Sure,
So we have a larsen truss (ladder system) which hangs on the outside of the timber frame. We put straw through a tumbler and then coat that straw with slip. The slip is a clay mixture of clay and
water, I run it thick but the straw will only take so much of that coating and the clay slip falls to a tub. Once all this passes through the tumble we board the trusses and pack the walls. Using a 2x6 it's smashed into the walls. Once the wall is packed we open it to the outside. The inside and the outside of the wall is exposed to air for drying. I have a 4ft roof over hang, which keeps water away..BUT the question is why the wall is heating up.
The wall is pretty thick, 12" in some parts of the home, 13" in other parts so it's a rather large walls system.
The straw is heating up because it's wet, when packed I'm always around 45-46 percent moisture which is expected.
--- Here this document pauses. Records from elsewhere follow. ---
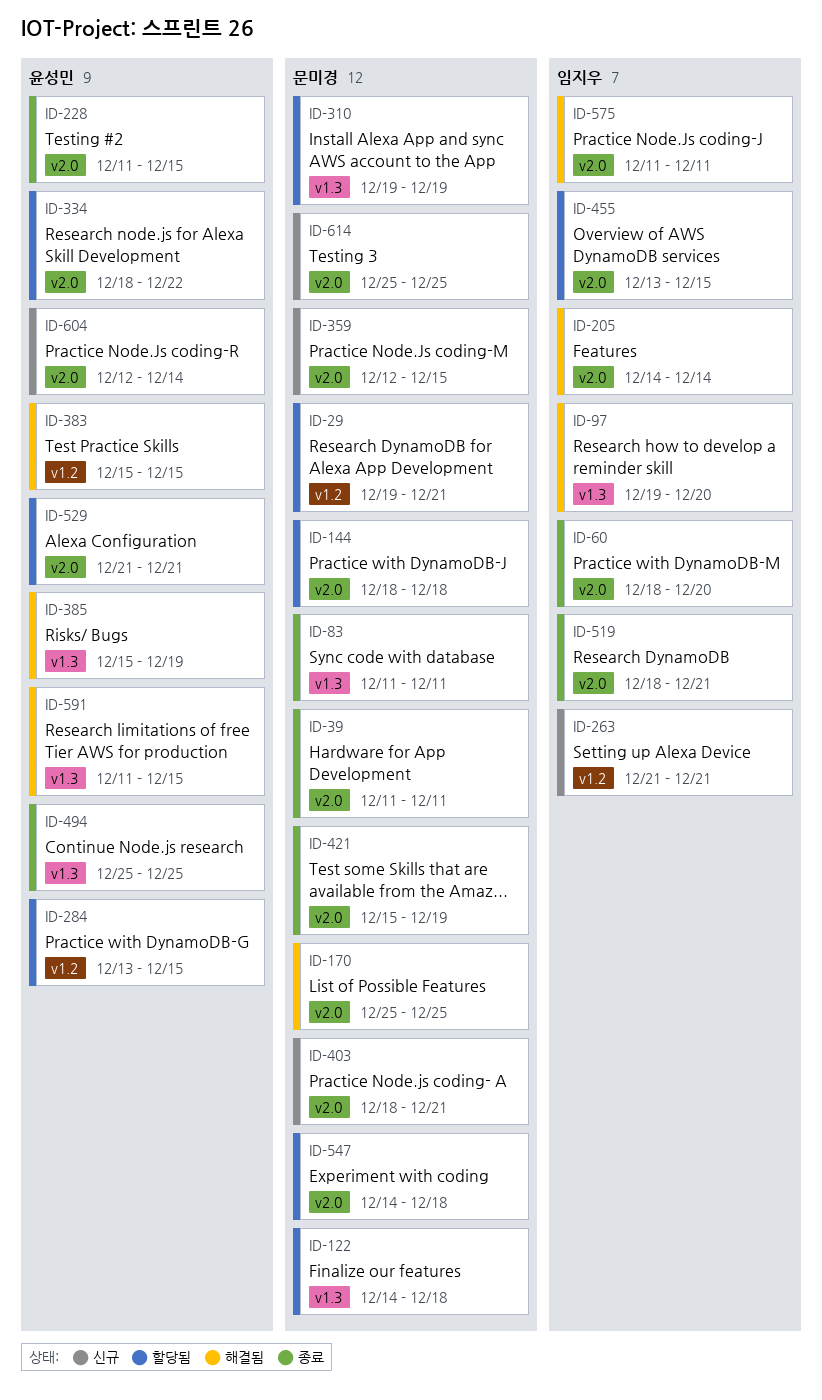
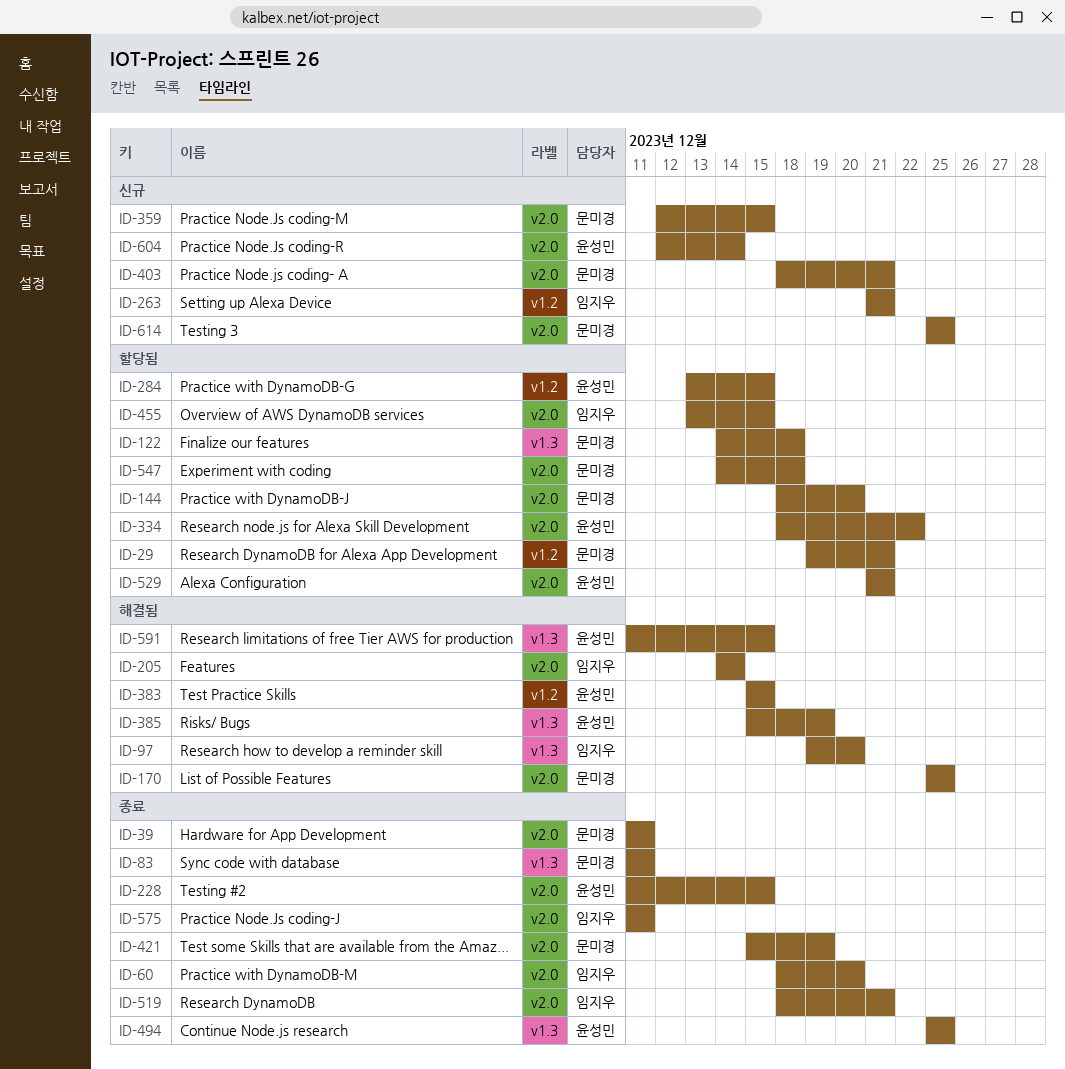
ID-144, due: Dec 18 -> Dec 20
ID-310: present -> none
ID-575, status: 해결됨 -> 종료

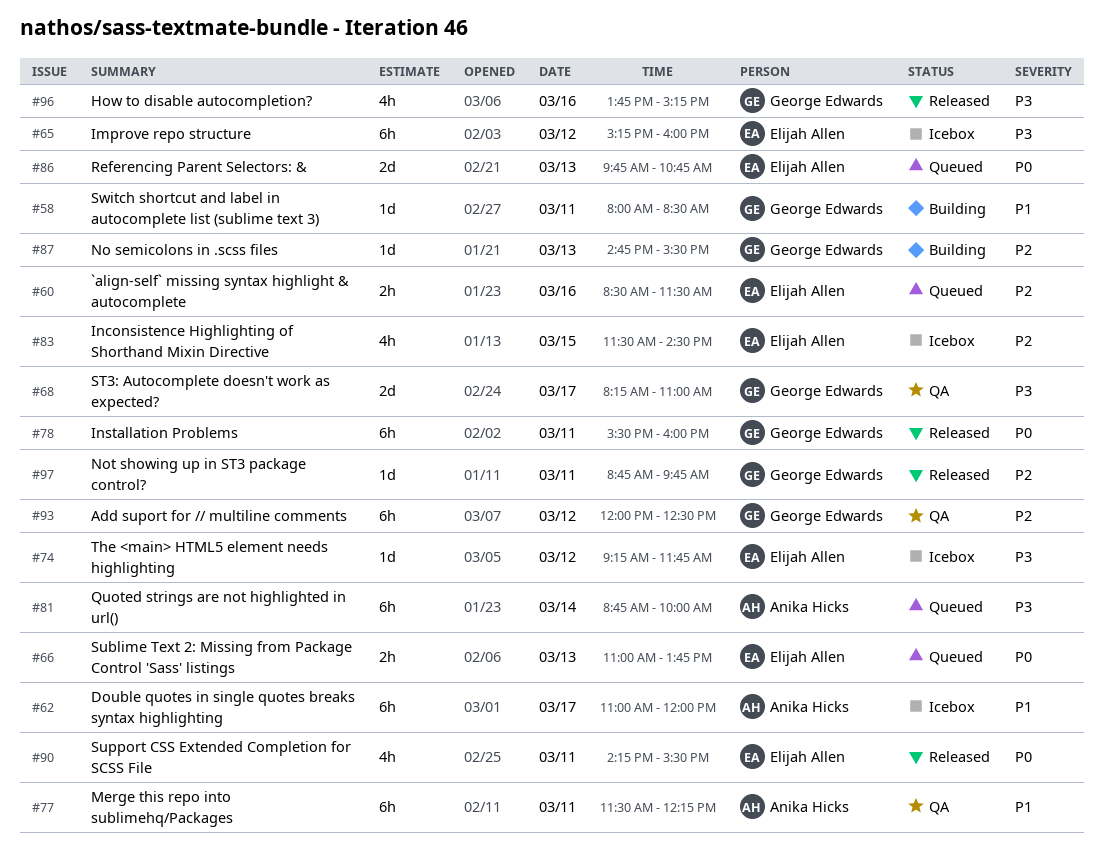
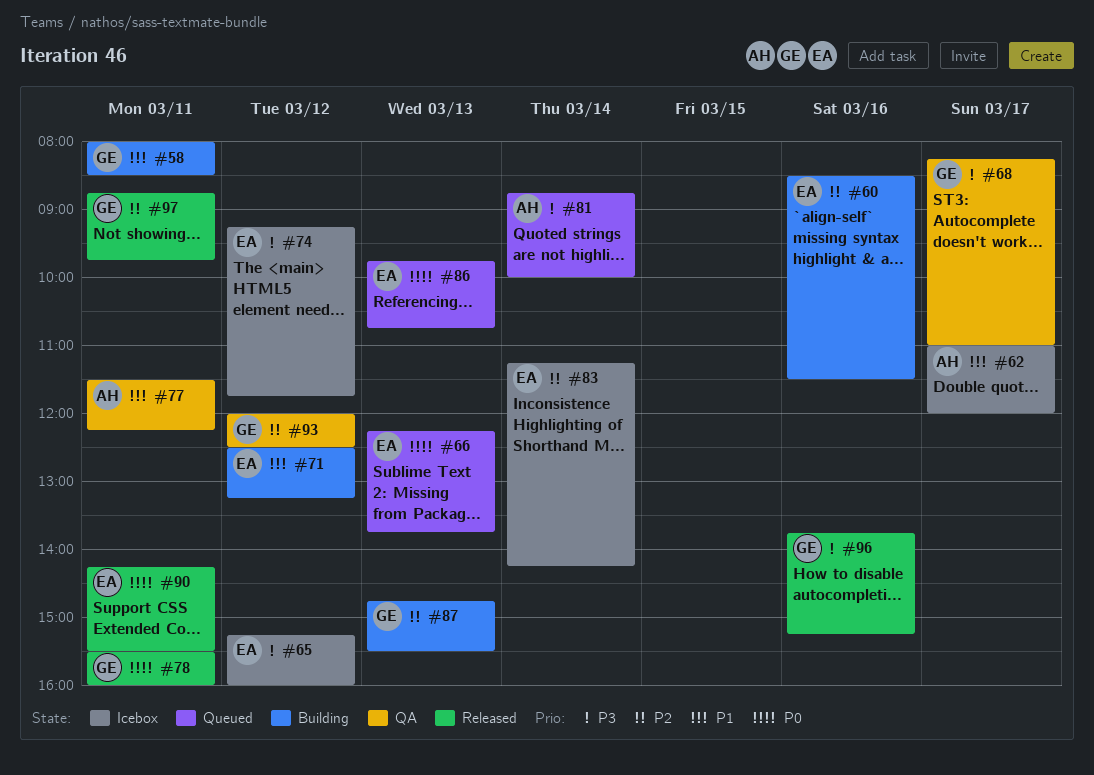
#60, status: Queued -> Building
#66, begins: 11:00 -> 12:15
#71: none -> present
#83, day: Mar 15 -> Mar 14
#83, begins: 11:30 -> 11:15
#83, ends: 14:30 -> 14:15

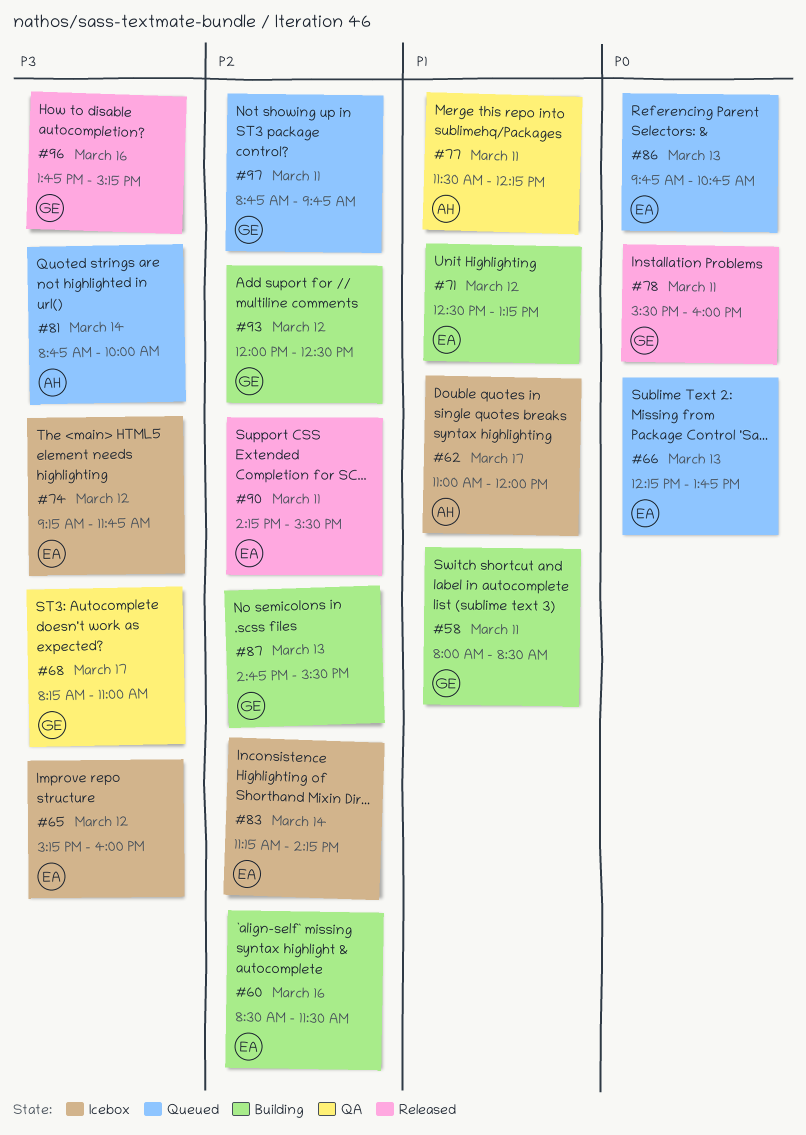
#90, priority: P0 -> P2
#93, status: QA -> Building
#97, status: Released -> Queued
What I didn't expect was the heat, I suppose there is some sort of thing happening inside the walls causing it to heat up. Composting because of the wet clay slip? I've heard of straw bales being store in barns wet and then the gases created from the composting causes them to explode.
I'm just concern that the wall will catch fire but perhaps I'm overthinking this. The walls are packed super tight and I do have a few that never even went over 100F. Moisture has fallen to 15% but in the middle I'm looking at 25% which given some more time I believe will dry out to about 1-20% mark. These walls are fine and pretty much have harden to
concrete feel. This one wall seems hot to me but maybe I can control it with a dehumidifier and seal the wall with plastic. Just see what people
experience doing this..OR have ran into.. maybe it's a normal thing.. I don't know.